Start of Record extracts

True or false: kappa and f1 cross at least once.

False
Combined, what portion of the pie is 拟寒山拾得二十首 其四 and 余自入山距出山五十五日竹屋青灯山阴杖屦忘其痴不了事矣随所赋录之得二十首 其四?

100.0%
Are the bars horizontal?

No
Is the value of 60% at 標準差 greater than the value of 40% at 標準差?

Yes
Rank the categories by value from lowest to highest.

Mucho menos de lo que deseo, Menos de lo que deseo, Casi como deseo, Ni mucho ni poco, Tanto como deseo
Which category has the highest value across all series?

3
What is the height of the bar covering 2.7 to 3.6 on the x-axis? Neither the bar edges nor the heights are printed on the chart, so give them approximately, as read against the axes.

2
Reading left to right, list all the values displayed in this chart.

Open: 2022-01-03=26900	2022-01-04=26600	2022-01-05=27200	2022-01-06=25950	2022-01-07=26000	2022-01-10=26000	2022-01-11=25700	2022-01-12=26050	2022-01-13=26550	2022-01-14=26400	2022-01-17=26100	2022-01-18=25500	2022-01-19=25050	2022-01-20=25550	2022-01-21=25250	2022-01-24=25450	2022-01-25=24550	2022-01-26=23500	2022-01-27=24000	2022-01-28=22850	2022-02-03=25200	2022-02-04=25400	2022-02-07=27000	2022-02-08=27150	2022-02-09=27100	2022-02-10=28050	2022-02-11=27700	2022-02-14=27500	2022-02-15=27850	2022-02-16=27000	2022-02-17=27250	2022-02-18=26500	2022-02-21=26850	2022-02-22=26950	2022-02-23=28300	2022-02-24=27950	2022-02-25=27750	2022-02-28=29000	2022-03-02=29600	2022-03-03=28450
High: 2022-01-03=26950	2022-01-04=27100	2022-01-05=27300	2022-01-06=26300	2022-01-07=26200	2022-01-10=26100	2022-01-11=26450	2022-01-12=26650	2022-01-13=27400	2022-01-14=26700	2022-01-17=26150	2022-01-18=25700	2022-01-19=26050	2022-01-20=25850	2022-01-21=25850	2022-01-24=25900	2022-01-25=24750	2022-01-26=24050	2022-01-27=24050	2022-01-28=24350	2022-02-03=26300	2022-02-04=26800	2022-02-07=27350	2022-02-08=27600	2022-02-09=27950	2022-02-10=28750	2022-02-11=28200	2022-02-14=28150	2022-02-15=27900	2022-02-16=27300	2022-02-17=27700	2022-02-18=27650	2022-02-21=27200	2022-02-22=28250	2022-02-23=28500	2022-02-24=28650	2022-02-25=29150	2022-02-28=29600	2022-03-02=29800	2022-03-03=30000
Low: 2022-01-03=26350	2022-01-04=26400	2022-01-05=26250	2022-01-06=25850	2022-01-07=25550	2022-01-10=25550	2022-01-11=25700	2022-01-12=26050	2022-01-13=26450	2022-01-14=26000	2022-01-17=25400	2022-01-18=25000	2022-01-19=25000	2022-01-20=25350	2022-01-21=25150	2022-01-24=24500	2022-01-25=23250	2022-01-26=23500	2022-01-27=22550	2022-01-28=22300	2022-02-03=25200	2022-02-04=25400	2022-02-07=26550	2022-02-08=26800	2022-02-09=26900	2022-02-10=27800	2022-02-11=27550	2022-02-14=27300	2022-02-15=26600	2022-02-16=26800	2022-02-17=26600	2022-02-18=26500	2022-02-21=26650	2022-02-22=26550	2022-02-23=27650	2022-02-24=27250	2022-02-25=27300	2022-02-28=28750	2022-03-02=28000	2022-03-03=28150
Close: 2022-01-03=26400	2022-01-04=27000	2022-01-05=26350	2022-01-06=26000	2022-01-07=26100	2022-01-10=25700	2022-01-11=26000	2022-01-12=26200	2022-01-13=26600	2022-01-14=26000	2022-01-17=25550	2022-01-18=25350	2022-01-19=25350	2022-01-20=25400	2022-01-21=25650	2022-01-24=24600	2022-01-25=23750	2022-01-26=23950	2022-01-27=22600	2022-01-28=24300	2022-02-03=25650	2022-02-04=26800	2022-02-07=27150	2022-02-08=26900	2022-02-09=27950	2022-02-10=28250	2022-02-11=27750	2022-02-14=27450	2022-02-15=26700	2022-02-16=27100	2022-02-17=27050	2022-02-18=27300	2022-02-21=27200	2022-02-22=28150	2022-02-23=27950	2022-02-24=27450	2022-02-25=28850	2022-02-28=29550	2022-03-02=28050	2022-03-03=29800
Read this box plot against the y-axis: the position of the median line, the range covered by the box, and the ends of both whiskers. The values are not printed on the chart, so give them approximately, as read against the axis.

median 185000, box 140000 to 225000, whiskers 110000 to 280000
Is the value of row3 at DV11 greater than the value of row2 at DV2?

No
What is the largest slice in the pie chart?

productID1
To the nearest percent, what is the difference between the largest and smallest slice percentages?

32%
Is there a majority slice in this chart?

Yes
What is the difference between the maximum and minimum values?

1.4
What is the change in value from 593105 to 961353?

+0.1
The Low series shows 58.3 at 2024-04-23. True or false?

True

End of Record extracts

** Instructions to follow **
Count the lines in the records above that contain the string "difference", treating uppercase and lowercase as different. Give only the number.

** Response **
2